Oct 30, 2019 08:49 PM

China’s Hydrogen Car Industry Holds Out Hope for Special Treatment

A hydrogen fuel cell vehicle sits on display Friday at an expo in Beijing. Photo: VCG
A hydrogen fuel cell vehicle sits on display Friday at an expo in Beijing. Photo: VCG

Representatives of China’s hydrogen car industry have called on Beijing to clarify whether it will continue to prop up the sector financially as it winds down subsidies for the broader new-energy vehicle (NEV) industry.

Attendees at this month’s UNDP Hydrogen Industry Conference in the southern Chinese city of Foshan said while NEV subsidies are set to be scrapped completely ahead of a 2020 deadline, the future of hydrogen vehicle subsidies remains clouded.

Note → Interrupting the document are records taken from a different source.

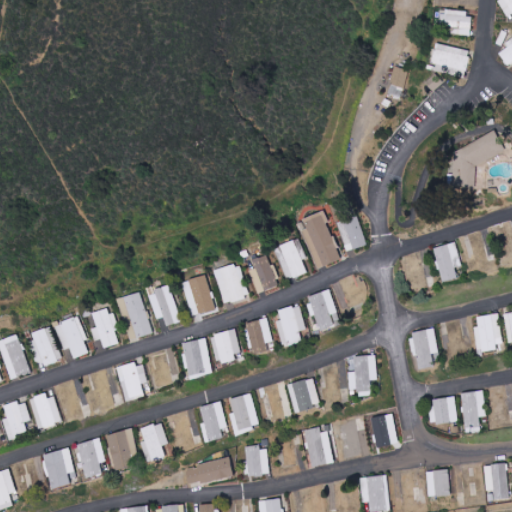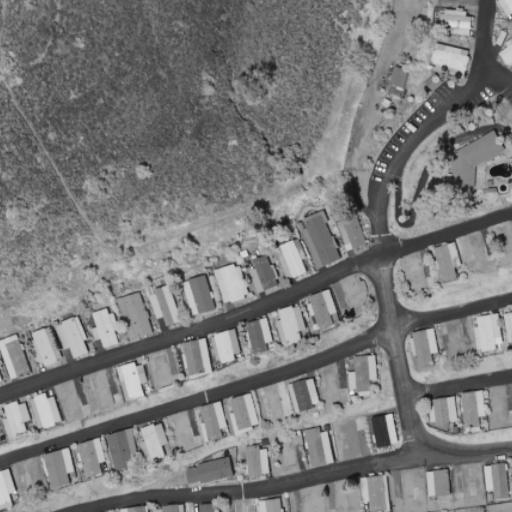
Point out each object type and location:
building: (507, 7)
building: (456, 23)
building: (507, 55)
building: (452, 60)
building: (398, 82)
building: (472, 161)
road: (382, 212)
building: (353, 233)
building: (322, 240)
road: (384, 257)
building: (294, 259)
building: (449, 260)
building: (265, 274)
building: (233, 283)
building: (167, 305)
building: (326, 308)
building: (138, 313)
building: (294, 325)
building: (107, 327)
building: (489, 332)
building: (76, 337)
road: (363, 339)
building: (229, 344)
building: (425, 347)
building: (48, 348)
building: (15, 357)
building: (199, 358)
building: (174, 365)
building: (1, 372)
building: (133, 379)
building: (345, 382)
road: (463, 382)
building: (305, 394)
building: (473, 409)
building: (48, 410)
building: (446, 410)
building: (246, 413)
building: (18, 419)
building: (215, 420)
building: (385, 430)
building: (156, 441)
building: (320, 447)
building: (126, 449)
building: (94, 457)
building: (258, 461)
building: (60, 467)
building: (209, 471)
road: (304, 479)
building: (497, 480)
building: (478, 481)
building: (440, 483)
building: (6, 489)
building: (377, 497)
building: (172, 508)
building: (136, 509)
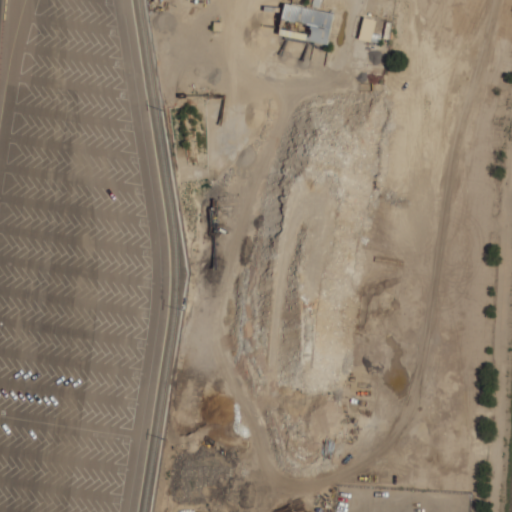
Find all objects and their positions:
building: (306, 23)
building: (308, 23)
road: (74, 24)
building: (366, 28)
building: (367, 29)
road: (72, 53)
road: (12, 79)
road: (72, 84)
road: (73, 115)
road: (73, 146)
road: (73, 177)
road: (75, 208)
road: (77, 239)
road: (155, 255)
railway: (174, 255)
parking lot: (70, 267)
road: (78, 270)
road: (77, 300)
road: (75, 331)
road: (73, 361)
road: (71, 392)
road: (69, 425)
road: (66, 458)
road: (64, 489)
road: (4, 511)
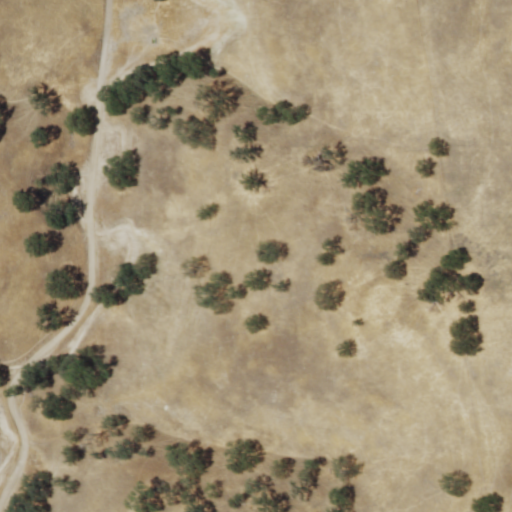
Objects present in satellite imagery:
road: (93, 271)
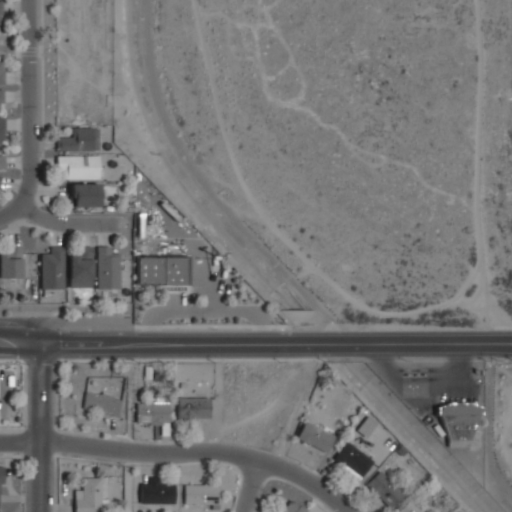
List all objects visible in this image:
building: (0, 12)
building: (0, 13)
road: (14, 50)
building: (0, 72)
building: (1, 72)
building: (0, 96)
building: (1, 101)
road: (30, 107)
building: (0, 128)
building: (1, 128)
building: (77, 140)
building: (1, 161)
building: (1, 161)
building: (77, 166)
road: (207, 187)
building: (84, 194)
road: (10, 215)
road: (74, 223)
building: (10, 262)
building: (79, 268)
building: (106, 268)
building: (160, 270)
building: (51, 271)
road: (65, 307)
road: (147, 340)
road: (329, 341)
road: (437, 342)
building: (415, 373)
building: (101, 403)
building: (100, 404)
building: (191, 407)
building: (192, 407)
building: (151, 410)
building: (151, 412)
road: (489, 422)
building: (459, 423)
building: (458, 425)
road: (39, 426)
building: (365, 426)
building: (314, 435)
building: (313, 436)
road: (182, 449)
building: (350, 460)
building: (352, 460)
building: (1, 474)
building: (1, 483)
road: (250, 485)
building: (382, 488)
building: (383, 488)
building: (157, 492)
building: (156, 493)
building: (201, 493)
building: (201, 494)
building: (87, 495)
building: (88, 495)
building: (291, 506)
building: (290, 507)
building: (407, 507)
building: (409, 507)
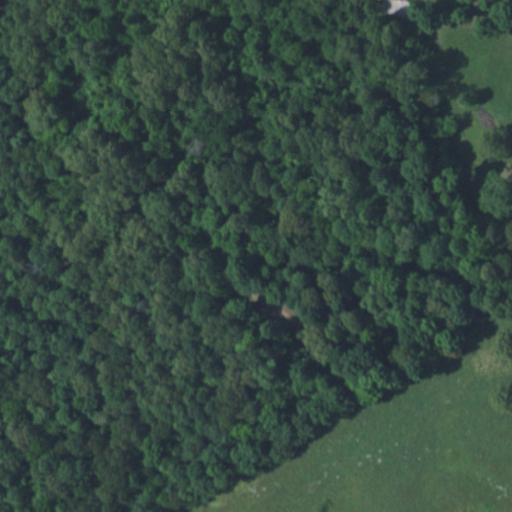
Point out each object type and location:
building: (406, 0)
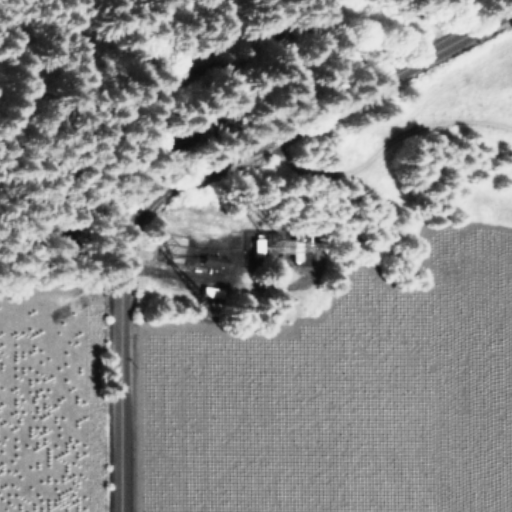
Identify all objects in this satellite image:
road: (191, 179)
road: (64, 291)
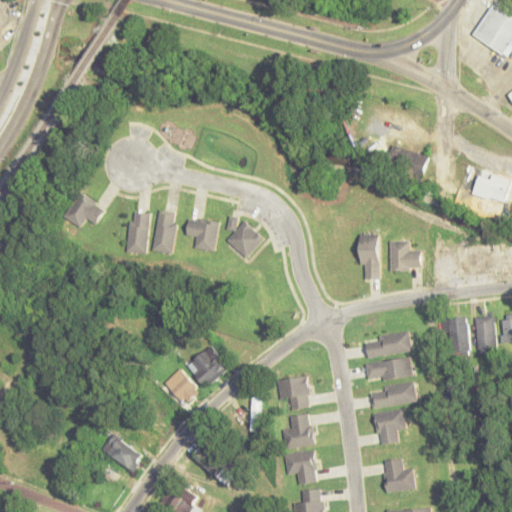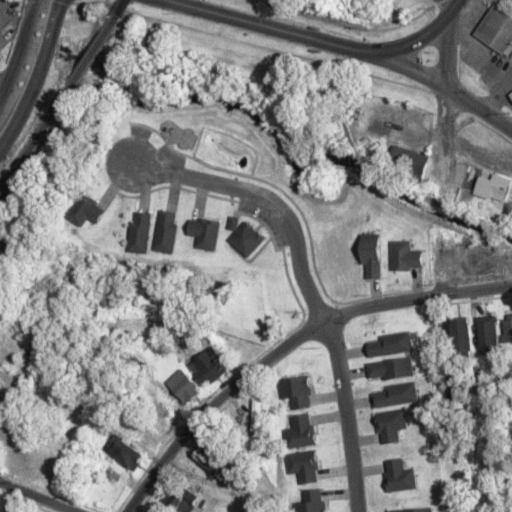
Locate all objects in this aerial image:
road: (446, 4)
road: (452, 7)
railway: (122, 10)
railway: (110, 29)
building: (497, 29)
building: (497, 29)
road: (8, 31)
road: (311, 39)
road: (20, 49)
railway: (89, 60)
road: (36, 76)
road: (448, 89)
building: (510, 93)
building: (510, 93)
road: (444, 100)
railway: (37, 137)
building: (407, 163)
building: (84, 209)
building: (84, 210)
building: (138, 231)
building: (165, 231)
building: (165, 231)
building: (138, 232)
building: (203, 232)
building: (203, 233)
building: (242, 235)
building: (243, 236)
building: (370, 255)
building: (370, 255)
building: (404, 255)
building: (404, 256)
building: (483, 259)
road: (304, 286)
road: (416, 299)
building: (506, 327)
building: (506, 327)
building: (485, 333)
building: (486, 334)
building: (457, 336)
building: (457, 336)
road: (39, 340)
building: (390, 343)
building: (390, 344)
building: (6, 352)
building: (208, 365)
building: (208, 366)
building: (390, 368)
building: (390, 369)
building: (183, 385)
building: (183, 386)
building: (295, 390)
building: (296, 391)
building: (394, 394)
building: (394, 394)
road: (212, 404)
building: (163, 409)
building: (163, 410)
building: (256, 412)
building: (389, 424)
building: (390, 425)
building: (299, 431)
building: (299, 432)
building: (124, 452)
building: (210, 458)
building: (302, 465)
building: (303, 465)
road: (449, 471)
building: (398, 475)
building: (227, 476)
building: (398, 476)
road: (35, 498)
building: (180, 500)
building: (311, 501)
building: (311, 501)
building: (409, 510)
building: (409, 510)
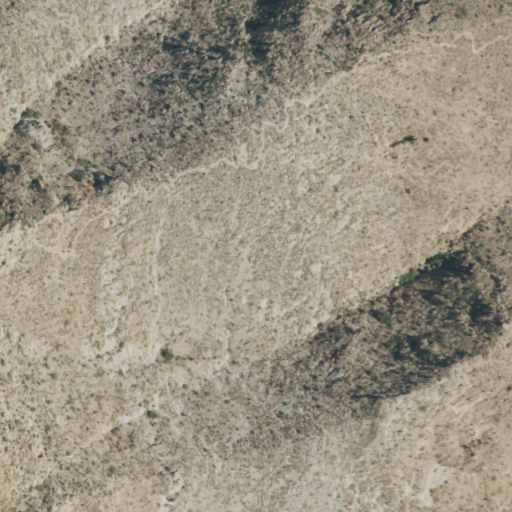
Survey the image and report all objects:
road: (311, 104)
road: (164, 215)
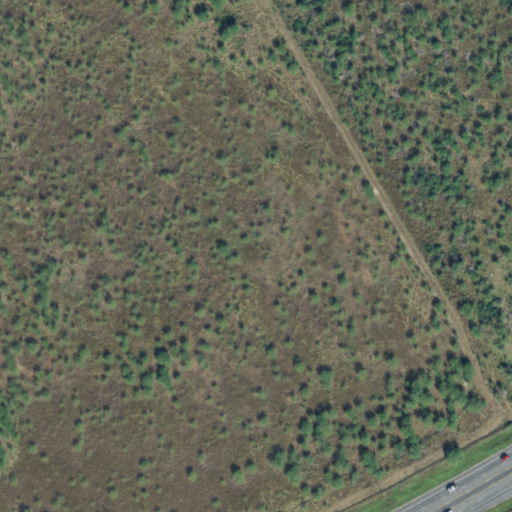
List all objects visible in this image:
road: (473, 491)
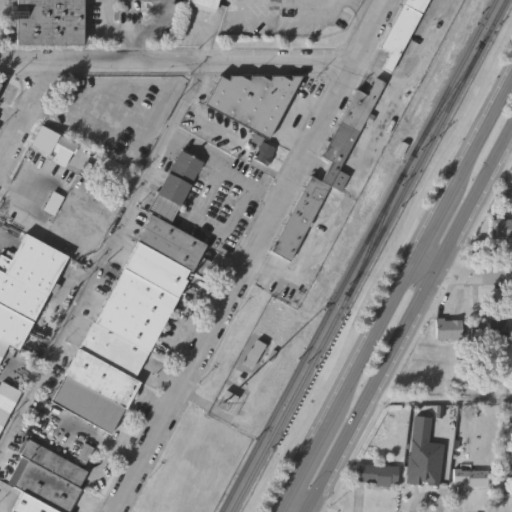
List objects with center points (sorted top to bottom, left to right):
building: (205, 3)
building: (203, 4)
road: (353, 4)
building: (47, 22)
building: (47, 23)
building: (402, 29)
road: (176, 60)
road: (379, 73)
building: (0, 82)
building: (251, 99)
railway: (447, 99)
building: (251, 106)
road: (26, 112)
road: (10, 119)
building: (62, 146)
road: (506, 148)
building: (64, 149)
building: (262, 151)
road: (363, 161)
building: (325, 171)
building: (324, 174)
building: (174, 185)
building: (173, 187)
building: (53, 203)
building: (502, 228)
building: (501, 230)
railway: (374, 234)
road: (102, 252)
road: (248, 255)
railway: (358, 255)
railway: (367, 255)
road: (383, 268)
road: (458, 277)
building: (25, 288)
building: (24, 289)
road: (395, 291)
road: (410, 319)
building: (126, 324)
building: (127, 325)
building: (488, 327)
building: (447, 328)
building: (491, 328)
building: (446, 330)
building: (254, 352)
building: (252, 355)
building: (7, 399)
road: (440, 399)
building: (5, 400)
road: (82, 430)
building: (422, 454)
building: (507, 469)
building: (375, 473)
building: (374, 475)
building: (427, 476)
building: (469, 477)
building: (506, 477)
building: (469, 479)
building: (43, 482)
building: (44, 482)
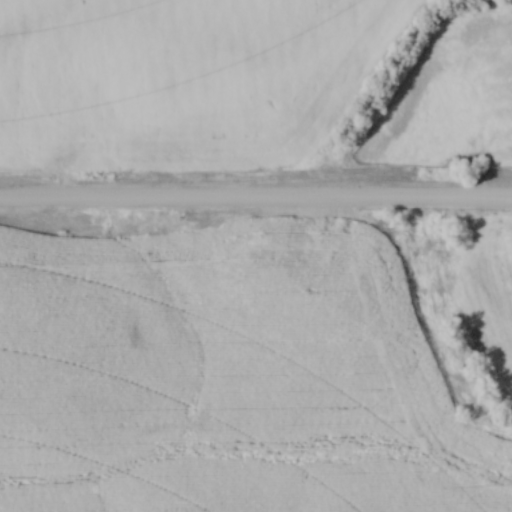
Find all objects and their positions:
road: (255, 208)
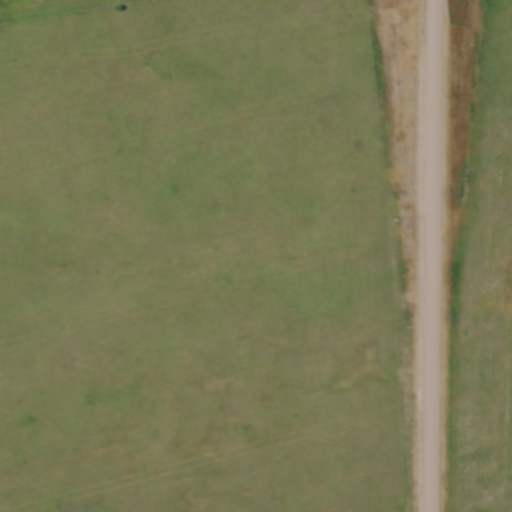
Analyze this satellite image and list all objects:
road: (429, 256)
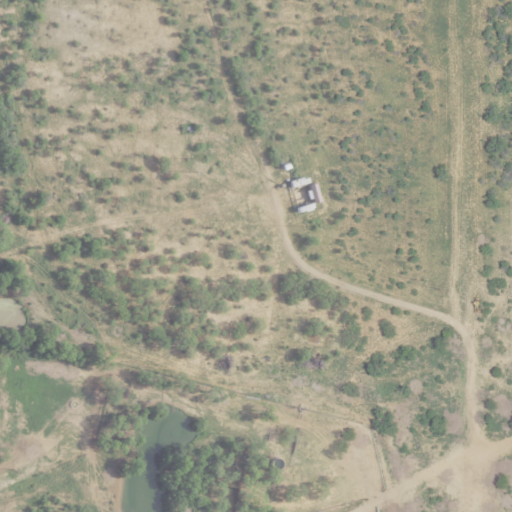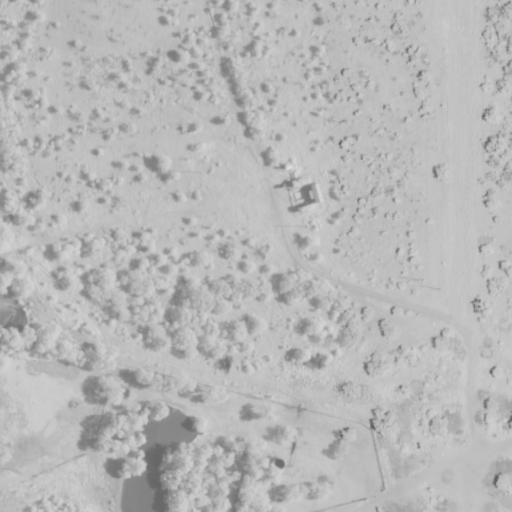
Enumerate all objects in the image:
road: (457, 230)
road: (483, 448)
road: (402, 486)
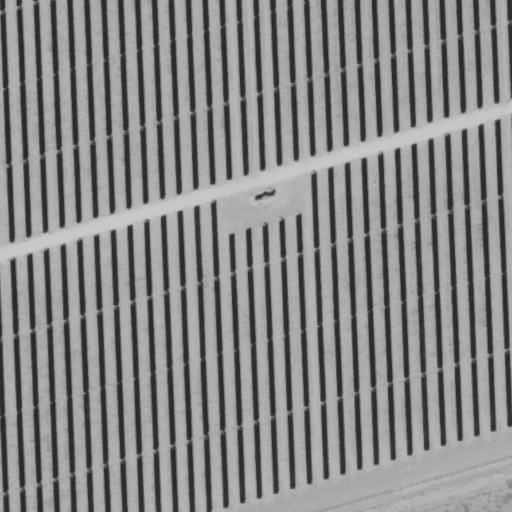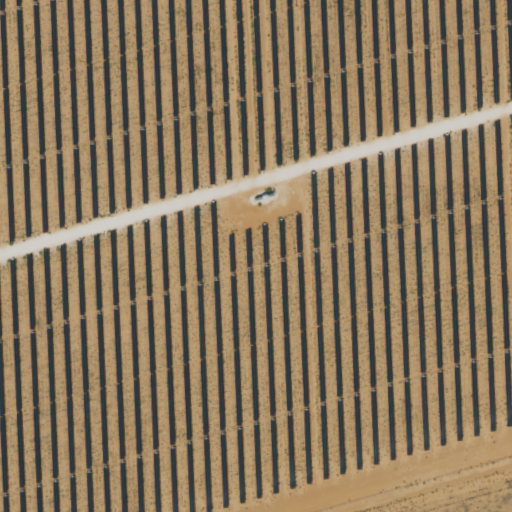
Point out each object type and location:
solar farm: (252, 251)
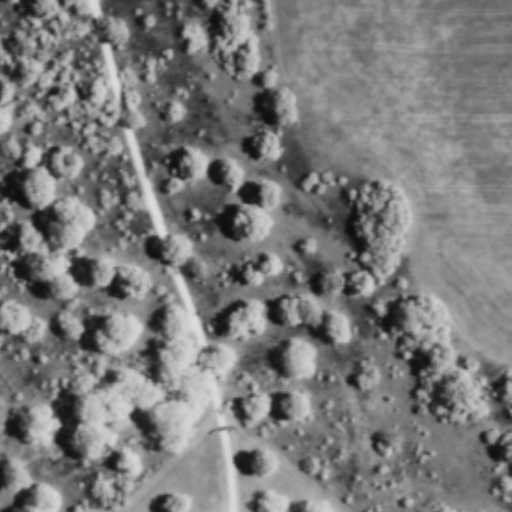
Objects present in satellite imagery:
road: (307, 243)
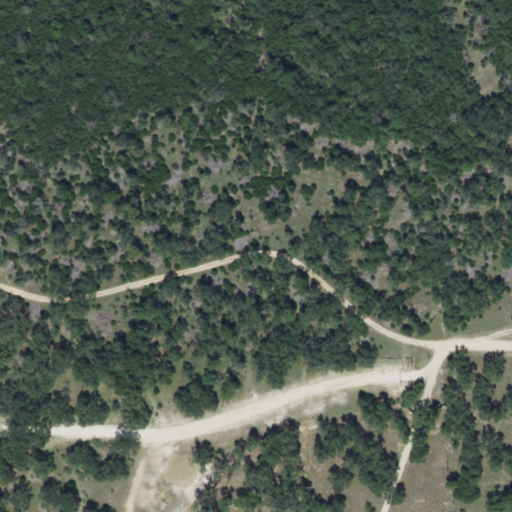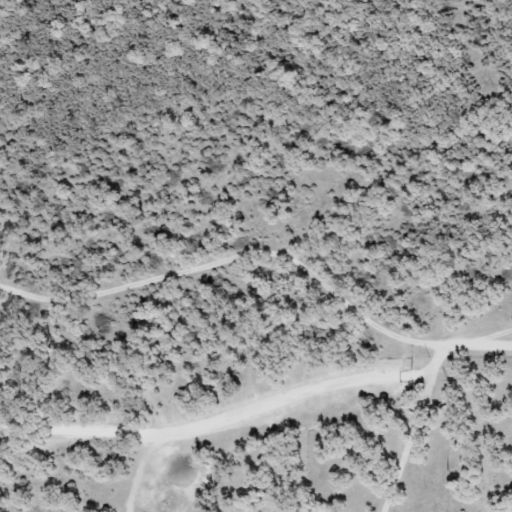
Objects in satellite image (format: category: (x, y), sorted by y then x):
road: (272, 254)
road: (478, 344)
road: (433, 368)
road: (216, 421)
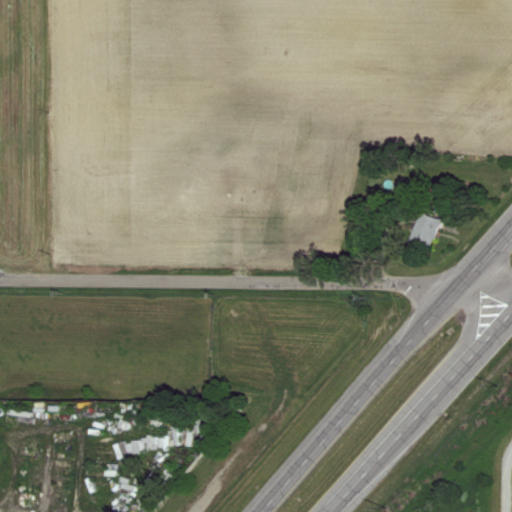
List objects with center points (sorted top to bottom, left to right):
building: (427, 228)
road: (228, 282)
road: (484, 283)
road: (385, 365)
road: (423, 413)
building: (152, 443)
road: (236, 450)
road: (508, 482)
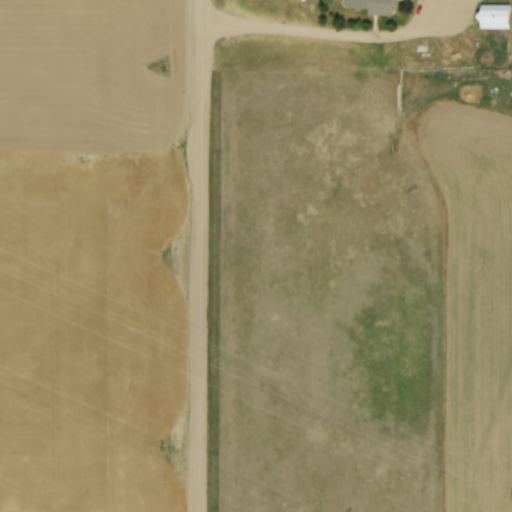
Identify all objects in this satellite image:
building: (374, 6)
building: (375, 6)
building: (497, 15)
building: (496, 17)
road: (328, 32)
crop: (92, 255)
road: (202, 256)
crop: (361, 296)
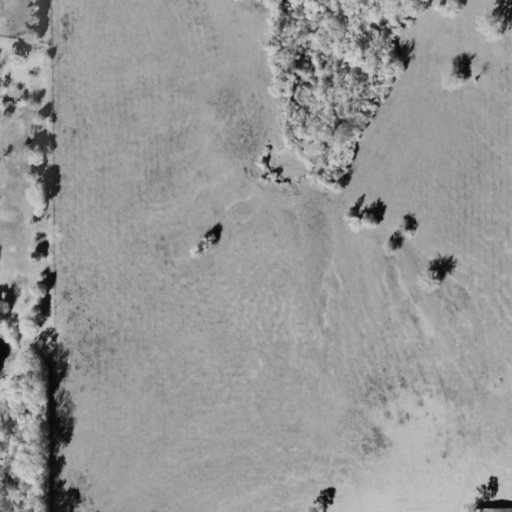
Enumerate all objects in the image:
building: (494, 508)
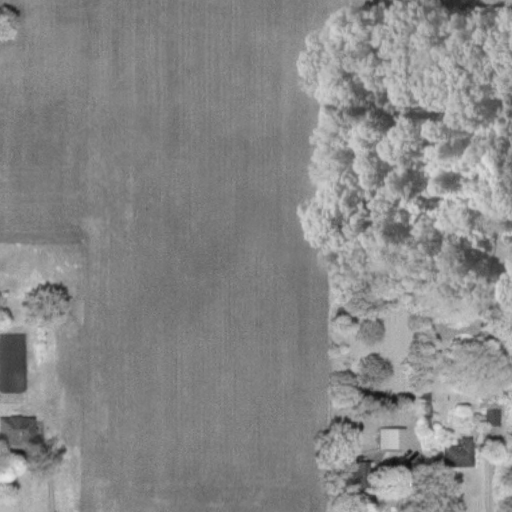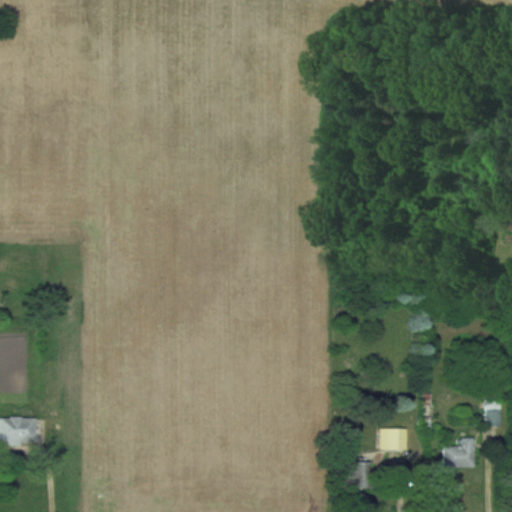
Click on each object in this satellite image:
building: (484, 307)
building: (491, 411)
building: (16, 428)
building: (457, 453)
road: (46, 461)
building: (358, 474)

Whether Beijing continues financial support will be crucial to the industry’s expansion and development. China’s Ministry of Finance signaled this month it would scrap subsidies, causing anxiety in the sector, but has yet to make a formal announcement.

The ministry indicated it still planned to scrap all subsidies for hydrogen fuel cell cars by the end of 2020, bringing their treatment into line with other types of NEVs, in an official response (link in Chinese) issued to Chen Hong in his capacity as a deputy to China’s top legislature.

Chen, who is chairman of China’s largest auto group SAIC Motor, a company that has invested heavily in hydrogen vehicles, asked that the government continue subsidizing them at this year’s Two Sessions, the annual spring meetings of China’s top legislative and political advisory bodies.

“Long-running subsidies have made some auto companies reliant on government policies and they thus find it hard to compete in global markets,” the ministry said in its response. “The country’s (hydrogen) fuel cell car industry has not made breakthroughs and has not seen rapid development even with financial support.”

That would mean carmakers miss out on handouts of around 200,000 yuan ($28,220) per passenger vehicle and up to 500,000 yuan for heavy commercial vehicles. Manufacturers also get subsidies from local governments.

China has long planned to phase out all subsidies for NEVs — a category that includes pure electric, hybrid electric and hydrogen cars — by the end of 2020. But in March, the Ministry of Finance edged the door open slightly when it proposed adjusting that plan, saying subsidy policies for fuel cell vehicles would be announced separately. None have been forthcoming.

Analysts said the state has become more cautious about subsidies after a series of scandals involving electric carmakers that scammed their way into gaining government handouts. But the ministry’s response is not the final verdict, and the plan remains unsettled.

Xu Yanhua, deputy secretary general of the China Association of Automobile Manufacturers, a state-backed industry group that sets standards, said the government had already paid a high price to push NEV development, and the generous subsides should not be repeated for hydrogen cars. Instead, the bar for financial support should be raised.

No more than 20,000 hydrogen cars have been sold around the globe, and 4,000 of those have been sold in China.

Hydrogen fuel cell vehicles are expensive, ranging from hundreds of thousands of yuan up to more than a million at the high end. The industry had anticipated continued state financing while the market matured.